Source records:
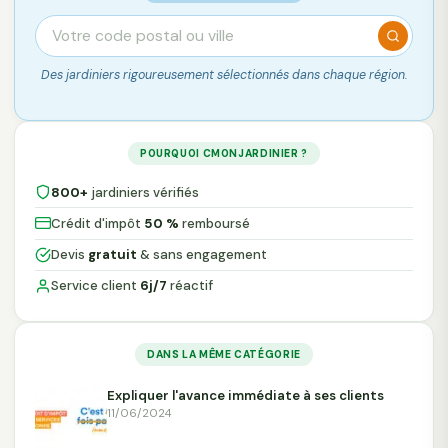
Des jardiniers rigoureusement sélectionnés dans chaque région.
POURQUOI CMONJARDINIER ?
800+
jardiniers vérifiés
Crédit d'impôt
50 %
remboursé
Devis
gratuit
& sans engagement
Service client
6j/7
réactif
DANS LA MÊME CATÉGORIE
Expliquer l'avance immédiate à ses clients
11/06/2024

### WHAT THIS TASK INVOLVES
Swap each "jardiniers" in the rows above for "paysagistes" and write out the text again with everything else unchanged. Leave the pictures out of your answer.

### WRITTEN RESPONSE
Des paysagistes rigoureusement sélectionnés dans chaque région.
POURQUOI CMONJARDINIER ?
800+
paysagistes vérifiés
Crédit d'impôt
50 %
remboursé
Devis
gratuit
& sans engagement
Service client
6j/7
réactif
DANS LA MÊME CATÉGORIE
Expliquer l'avance immédiate à ses clients
11/06/2024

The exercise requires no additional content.